EXERCISE BRIEF:
In the data below, find every line with the word "Silkscreen" and copy it.

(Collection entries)
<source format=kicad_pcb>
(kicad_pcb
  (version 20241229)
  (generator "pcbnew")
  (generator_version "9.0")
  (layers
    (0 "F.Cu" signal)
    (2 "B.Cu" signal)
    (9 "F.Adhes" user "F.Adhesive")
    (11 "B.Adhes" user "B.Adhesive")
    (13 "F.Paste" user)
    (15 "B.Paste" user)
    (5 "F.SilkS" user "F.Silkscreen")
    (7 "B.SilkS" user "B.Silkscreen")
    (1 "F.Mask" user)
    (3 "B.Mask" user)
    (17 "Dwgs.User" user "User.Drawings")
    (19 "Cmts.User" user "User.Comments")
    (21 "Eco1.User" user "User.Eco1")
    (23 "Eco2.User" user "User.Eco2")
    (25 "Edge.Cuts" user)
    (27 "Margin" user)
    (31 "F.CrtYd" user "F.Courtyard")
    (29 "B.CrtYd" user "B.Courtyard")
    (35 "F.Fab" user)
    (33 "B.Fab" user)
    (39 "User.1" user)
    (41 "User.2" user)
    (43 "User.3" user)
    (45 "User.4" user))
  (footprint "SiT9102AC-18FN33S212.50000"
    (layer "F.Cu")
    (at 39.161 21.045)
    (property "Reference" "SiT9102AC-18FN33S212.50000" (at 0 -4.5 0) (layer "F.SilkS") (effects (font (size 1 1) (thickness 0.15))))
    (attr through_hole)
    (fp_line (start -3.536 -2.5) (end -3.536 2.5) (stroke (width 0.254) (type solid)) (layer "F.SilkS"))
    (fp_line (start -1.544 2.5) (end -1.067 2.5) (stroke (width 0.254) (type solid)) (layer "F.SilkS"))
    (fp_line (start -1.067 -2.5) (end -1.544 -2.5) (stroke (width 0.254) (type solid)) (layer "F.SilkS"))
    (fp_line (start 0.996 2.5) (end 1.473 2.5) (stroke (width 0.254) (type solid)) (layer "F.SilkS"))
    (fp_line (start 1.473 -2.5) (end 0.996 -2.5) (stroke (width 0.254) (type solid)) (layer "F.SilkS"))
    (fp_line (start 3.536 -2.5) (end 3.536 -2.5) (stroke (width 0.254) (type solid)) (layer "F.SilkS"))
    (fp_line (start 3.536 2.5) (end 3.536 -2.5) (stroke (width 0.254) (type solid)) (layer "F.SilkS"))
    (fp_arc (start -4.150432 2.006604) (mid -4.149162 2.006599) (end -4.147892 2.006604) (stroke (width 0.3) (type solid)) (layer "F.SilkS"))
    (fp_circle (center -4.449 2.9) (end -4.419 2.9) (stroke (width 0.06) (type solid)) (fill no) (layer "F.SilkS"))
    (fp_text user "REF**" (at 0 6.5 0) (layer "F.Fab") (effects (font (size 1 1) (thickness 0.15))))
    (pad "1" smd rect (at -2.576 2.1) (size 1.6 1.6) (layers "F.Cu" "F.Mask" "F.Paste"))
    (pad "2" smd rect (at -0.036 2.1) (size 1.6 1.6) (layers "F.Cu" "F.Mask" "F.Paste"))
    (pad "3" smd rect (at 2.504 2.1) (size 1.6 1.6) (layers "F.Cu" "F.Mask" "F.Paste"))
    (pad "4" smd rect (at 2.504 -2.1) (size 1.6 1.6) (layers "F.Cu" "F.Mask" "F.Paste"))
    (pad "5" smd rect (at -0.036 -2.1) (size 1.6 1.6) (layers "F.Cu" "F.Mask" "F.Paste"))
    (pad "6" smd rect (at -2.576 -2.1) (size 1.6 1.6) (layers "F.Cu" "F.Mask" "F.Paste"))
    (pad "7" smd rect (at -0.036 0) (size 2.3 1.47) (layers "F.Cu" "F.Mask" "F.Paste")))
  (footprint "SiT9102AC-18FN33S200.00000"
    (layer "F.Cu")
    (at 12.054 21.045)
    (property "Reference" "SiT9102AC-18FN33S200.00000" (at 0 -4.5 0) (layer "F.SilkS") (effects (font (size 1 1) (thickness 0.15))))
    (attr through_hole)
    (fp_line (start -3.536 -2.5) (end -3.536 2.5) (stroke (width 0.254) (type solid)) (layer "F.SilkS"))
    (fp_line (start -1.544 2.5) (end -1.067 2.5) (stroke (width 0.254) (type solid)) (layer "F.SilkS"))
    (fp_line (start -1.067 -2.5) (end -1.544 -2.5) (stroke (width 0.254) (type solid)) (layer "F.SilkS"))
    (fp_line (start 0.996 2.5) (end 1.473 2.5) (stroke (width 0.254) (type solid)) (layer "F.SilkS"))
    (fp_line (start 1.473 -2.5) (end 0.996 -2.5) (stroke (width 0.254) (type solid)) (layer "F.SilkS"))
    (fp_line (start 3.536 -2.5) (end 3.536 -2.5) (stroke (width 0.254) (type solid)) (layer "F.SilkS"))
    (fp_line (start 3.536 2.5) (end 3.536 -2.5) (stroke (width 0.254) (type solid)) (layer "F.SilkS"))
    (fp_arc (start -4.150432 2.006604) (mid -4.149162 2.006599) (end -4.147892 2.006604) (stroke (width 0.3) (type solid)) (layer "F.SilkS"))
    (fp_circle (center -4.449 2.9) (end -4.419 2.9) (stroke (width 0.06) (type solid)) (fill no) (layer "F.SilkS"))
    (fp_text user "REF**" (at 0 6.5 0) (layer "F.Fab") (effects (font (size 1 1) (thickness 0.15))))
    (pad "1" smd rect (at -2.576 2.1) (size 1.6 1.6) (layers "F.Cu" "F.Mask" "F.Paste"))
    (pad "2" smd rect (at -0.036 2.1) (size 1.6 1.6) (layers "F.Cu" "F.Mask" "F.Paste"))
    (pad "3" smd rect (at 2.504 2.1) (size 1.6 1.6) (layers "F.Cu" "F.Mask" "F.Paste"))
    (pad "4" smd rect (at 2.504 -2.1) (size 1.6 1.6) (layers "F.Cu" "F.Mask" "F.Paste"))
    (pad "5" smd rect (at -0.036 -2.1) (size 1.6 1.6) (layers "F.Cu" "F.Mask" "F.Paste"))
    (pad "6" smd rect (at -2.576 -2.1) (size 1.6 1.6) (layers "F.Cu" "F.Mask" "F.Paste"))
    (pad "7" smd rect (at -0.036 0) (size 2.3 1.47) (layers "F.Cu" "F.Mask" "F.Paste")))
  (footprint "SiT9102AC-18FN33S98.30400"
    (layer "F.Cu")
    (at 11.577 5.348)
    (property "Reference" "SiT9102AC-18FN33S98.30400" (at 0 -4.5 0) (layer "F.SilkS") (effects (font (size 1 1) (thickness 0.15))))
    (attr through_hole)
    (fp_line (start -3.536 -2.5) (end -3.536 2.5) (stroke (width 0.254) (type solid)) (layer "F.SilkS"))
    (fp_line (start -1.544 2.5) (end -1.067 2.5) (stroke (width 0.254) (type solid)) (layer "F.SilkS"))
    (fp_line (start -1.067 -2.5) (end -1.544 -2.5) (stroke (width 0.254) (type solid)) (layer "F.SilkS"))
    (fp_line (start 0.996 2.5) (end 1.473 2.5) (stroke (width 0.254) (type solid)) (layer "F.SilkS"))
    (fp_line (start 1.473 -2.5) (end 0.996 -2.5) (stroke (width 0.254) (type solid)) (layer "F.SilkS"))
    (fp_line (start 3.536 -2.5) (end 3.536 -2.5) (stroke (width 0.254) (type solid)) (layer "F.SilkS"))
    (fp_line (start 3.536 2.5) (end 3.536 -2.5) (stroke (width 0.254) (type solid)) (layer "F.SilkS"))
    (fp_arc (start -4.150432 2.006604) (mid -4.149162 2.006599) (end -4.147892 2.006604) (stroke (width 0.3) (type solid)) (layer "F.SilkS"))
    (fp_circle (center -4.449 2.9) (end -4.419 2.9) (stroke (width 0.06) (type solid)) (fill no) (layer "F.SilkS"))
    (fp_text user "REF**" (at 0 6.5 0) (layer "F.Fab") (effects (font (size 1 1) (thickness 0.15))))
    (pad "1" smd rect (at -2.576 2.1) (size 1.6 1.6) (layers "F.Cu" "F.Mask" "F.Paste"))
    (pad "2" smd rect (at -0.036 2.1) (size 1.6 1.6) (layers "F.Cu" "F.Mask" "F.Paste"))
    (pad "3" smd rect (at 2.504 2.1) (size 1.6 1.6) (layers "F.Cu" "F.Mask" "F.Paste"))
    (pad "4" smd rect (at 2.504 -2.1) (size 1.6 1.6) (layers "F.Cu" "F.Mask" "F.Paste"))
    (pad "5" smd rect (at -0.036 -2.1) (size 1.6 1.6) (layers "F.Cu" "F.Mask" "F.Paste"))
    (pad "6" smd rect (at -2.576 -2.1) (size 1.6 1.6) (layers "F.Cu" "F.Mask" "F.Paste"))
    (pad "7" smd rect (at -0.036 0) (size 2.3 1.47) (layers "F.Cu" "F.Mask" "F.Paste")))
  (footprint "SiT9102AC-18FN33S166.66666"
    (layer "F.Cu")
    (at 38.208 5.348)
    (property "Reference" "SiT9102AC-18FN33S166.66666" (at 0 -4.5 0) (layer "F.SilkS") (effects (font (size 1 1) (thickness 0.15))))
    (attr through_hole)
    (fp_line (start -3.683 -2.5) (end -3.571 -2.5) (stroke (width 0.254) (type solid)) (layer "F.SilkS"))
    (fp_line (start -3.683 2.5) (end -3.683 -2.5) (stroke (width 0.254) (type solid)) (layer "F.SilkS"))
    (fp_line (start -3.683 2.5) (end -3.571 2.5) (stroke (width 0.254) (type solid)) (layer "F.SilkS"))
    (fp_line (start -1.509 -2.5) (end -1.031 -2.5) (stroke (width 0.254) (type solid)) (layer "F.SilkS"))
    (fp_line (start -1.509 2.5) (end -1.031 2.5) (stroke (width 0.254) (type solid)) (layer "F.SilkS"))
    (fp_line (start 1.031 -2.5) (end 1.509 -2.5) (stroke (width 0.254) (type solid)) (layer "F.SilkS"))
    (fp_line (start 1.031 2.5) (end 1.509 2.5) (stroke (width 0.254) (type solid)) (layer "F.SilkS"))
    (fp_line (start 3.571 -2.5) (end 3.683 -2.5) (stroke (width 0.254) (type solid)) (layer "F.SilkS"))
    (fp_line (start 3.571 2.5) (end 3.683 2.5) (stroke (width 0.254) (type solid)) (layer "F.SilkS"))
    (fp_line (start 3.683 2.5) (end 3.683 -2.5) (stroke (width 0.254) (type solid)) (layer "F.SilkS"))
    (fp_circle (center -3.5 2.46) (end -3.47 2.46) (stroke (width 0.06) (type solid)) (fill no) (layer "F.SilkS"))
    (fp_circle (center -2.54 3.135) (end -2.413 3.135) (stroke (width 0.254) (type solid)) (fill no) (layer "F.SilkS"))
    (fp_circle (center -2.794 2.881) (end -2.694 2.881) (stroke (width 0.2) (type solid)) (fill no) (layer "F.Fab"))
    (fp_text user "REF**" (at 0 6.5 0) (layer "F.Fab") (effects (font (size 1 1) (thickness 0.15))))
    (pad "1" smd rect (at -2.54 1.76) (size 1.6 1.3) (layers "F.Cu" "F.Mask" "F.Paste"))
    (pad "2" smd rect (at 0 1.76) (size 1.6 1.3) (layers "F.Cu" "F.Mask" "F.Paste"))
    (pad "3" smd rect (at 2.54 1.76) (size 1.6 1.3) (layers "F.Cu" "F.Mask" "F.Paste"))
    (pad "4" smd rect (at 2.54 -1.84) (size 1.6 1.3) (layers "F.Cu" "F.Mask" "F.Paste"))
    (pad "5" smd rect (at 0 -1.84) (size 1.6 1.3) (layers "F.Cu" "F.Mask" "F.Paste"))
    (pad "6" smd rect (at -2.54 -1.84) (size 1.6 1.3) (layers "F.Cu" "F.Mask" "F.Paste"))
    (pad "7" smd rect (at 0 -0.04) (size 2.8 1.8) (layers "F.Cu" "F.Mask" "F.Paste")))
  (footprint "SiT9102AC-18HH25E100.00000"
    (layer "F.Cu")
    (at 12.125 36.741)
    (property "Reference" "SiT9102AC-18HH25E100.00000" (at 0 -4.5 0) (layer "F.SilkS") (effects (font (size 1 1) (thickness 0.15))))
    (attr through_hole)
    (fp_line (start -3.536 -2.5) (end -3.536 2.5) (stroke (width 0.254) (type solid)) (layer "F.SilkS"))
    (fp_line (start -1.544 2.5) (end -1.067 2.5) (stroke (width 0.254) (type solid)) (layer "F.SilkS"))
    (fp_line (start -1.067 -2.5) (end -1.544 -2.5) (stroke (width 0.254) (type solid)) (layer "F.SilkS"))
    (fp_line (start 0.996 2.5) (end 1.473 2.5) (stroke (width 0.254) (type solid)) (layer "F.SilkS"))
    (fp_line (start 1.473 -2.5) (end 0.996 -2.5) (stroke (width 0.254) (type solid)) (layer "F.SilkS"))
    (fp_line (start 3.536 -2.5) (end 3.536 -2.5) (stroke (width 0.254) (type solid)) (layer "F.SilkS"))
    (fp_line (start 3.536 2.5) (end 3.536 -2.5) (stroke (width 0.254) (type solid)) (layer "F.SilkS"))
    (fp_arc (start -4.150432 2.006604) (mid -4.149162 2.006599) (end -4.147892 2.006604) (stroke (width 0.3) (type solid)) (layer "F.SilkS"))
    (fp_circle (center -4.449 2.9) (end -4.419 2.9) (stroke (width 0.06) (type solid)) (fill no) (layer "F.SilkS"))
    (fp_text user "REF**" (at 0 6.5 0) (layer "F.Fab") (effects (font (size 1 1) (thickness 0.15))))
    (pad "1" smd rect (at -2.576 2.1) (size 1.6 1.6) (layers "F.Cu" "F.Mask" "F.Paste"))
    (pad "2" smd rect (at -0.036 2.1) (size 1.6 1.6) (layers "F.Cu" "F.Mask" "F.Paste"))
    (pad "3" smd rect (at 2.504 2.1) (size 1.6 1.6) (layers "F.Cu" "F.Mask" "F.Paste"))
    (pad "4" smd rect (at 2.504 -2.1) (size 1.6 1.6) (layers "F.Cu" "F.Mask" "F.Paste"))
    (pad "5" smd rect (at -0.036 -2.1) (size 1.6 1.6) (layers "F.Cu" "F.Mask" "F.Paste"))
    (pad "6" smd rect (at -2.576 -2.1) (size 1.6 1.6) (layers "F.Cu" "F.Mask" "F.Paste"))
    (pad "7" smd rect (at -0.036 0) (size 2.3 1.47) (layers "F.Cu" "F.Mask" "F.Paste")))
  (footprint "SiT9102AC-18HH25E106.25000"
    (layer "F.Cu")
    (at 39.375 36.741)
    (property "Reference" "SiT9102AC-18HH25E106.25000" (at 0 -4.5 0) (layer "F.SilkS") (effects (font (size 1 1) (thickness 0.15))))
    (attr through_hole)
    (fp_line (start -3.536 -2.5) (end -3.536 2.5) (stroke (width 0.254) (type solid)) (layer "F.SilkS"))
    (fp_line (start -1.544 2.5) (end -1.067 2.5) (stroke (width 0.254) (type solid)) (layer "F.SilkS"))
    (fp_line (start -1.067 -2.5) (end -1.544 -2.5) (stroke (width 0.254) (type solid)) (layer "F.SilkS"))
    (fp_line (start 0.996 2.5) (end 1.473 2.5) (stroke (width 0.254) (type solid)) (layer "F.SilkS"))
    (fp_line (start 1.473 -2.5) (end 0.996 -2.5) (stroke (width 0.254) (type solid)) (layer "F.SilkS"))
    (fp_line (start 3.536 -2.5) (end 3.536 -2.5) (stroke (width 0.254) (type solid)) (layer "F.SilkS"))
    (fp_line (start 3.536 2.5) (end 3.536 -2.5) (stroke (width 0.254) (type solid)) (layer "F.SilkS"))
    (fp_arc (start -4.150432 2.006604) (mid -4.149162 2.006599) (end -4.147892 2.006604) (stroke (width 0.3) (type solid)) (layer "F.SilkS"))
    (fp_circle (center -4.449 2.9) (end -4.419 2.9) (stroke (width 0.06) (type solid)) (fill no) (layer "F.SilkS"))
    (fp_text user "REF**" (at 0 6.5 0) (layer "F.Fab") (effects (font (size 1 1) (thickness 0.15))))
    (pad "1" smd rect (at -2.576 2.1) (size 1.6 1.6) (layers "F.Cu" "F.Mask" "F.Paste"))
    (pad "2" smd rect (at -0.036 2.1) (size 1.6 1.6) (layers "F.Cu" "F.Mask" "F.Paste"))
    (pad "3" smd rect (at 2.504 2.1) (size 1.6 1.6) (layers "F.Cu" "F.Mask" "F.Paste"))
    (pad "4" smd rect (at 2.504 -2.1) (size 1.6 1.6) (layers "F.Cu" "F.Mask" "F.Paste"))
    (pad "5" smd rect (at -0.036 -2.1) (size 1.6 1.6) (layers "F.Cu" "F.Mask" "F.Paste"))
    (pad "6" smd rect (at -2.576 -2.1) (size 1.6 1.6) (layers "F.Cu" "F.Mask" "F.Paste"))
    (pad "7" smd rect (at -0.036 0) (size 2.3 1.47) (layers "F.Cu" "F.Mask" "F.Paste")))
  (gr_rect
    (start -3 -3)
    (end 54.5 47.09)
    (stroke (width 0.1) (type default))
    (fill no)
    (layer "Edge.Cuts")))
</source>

OUTPUT FOR THIS EXERCISE:
    (5 "F.SilkS" user "F.Silkscreen")
    (7 "B.SilkS" user "B.Silkscreen")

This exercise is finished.